Australia develops plastic car seat

BY IAN PORTER | 7th Jul 2011


LEADING Australian automotive component supplier Futuris has come up with a radical car seat that replaces heavy steel frames with a hollow plastic seatback made from strong synthetic fibres.

The new seat promises to infiltrate a large proportion of the seat market, particularly at the small-car end of the market, with the potential to rack up large sales in emerging markets like China and India.

And, in a major boost for the local parts industry, the new seatback can be made in Australia and exported around the world and still undercut traditional seat designs.

The new Futuris seat has emerged at a time when all car-makers are feverishly working to pare weight out of their designs in a bid to cut fuel consumption and, therefore, reduce carbon dioxide emissions.

Emissions and therefore weight reduction are now right up there with cost and styling as far as vehicle development priorities are concerned and car-makers are spending heavily on lightweight materials like aluminium and carbon-fibre.

Futuris has teamed up with the Co-operative Research Centre for Advanced Automotive Technology (AutoCRC) to develop the radical new approach to stripping weight out of its car seats. Other participants in the research were the CSIRO, Deakin University, UniSA and Melbourne’s RMIT.



Left: A picture from the Futuris stand at the 2011 Australian International Motor Show.

Speaking at a lightweighting seminar held by the Society of Plastics Engineers as part of Victoria’s Automotive Week, AutoCRC research manager Gary White said the patented seat design could save as much as 10kg a car.

“Seating manufacturers around the world have been hitting a wall because the seat frame itself is generally made of steel, with a few cast components, perhaps,” he said.

“With steel components, there is only so much you can do in reducing the amount of steel in the seat, simplifying manufacturing processes – spot welding is one way – and getting cost out before you start losing functions like lumbar support and active head restraints.” So what Futuris and the AutoCRC started with was the idea of a knitted seat, an idea Futuris patented in 2005.

○ ○ ○

◆ What to produce:
Answer these about the article on the plastic car seat, one answer per line:
1. Which research body did Futuris team up with to develop the seat?
2. How much weight per car could the patented design save, according to Gary White?
3. In what year did Futuris patent the idea of a knitted seat?

◆ Dataset content:
○ ○ ○

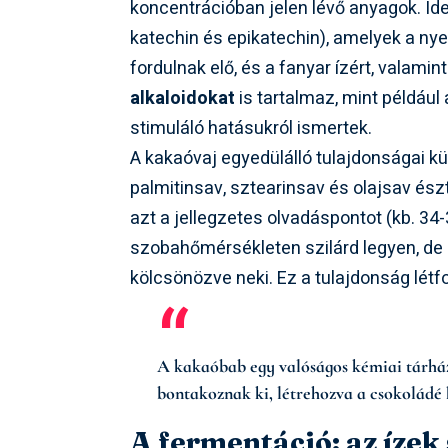
koncentrációban jelen lévő anyagok. Id
katechin és epikatechin), amelyek a n
fordulnak elő, és a fanyar ízért, valami
alkaloidokat
is tartalmaz, mint például
stimuláló hatásukról ismertek.
A kakaóvaj egyedülálló tulajdonságai kül
palmitinsav, sztearinsav és olajsav ész
azt a jellegzetes olvadáspontot (kb. 34
szobahőmérsékleten szilárd legyen, de 
kölcsönözve neki. Ez a tulajdonság lé
A kakaóbab egy valóságos kémiai tárház
bontakoznak ki, létrehozva a csokoládé 
A fermentáció: az ízek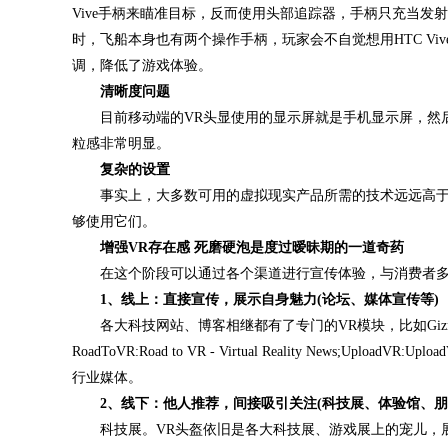
Vive手柄来瞄准目标，反而使用头部追踪器，手柄只充当
时，飞船本身也有两个操作手柄，玩家会不自觉想用HTC V
调，降低了游戏体验。
清晰度问题
目前移动端的VR头显使用的显示屏就是手机显示屏，然后
粒感非常明显。
复杂的设置
事实上，大多数可用的虚拟现实产品所需的技术远远高于
够使用它们。
增强VR存在感 死磨硬泡是度过暧昧期的一道奇药
在这个阶段可以通过各个渠道进行宣传体验，与消费者多
1、线上：直接宣传，展示自身魅力(论坛、媒体宣传等)
各大科技网站、博客相继都有了专门的VR模块，比如Gizmodo:Virtual re
RoadToVR:Road to VR - Virtual Reality News;UploadVR:U
行业媒体。
2、线下：他人推荐，间接吸引关注(科技展、体验馆、朋
科技展。VR头盔依旧是各大科技展、游戏展上的宠儿，展会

○ ○ ○

◆ Result of this task:
1. The Co-operative Research Centre for Advanced Automotive Technology (AutoCRC)
2. As much as 10kg
3. 2005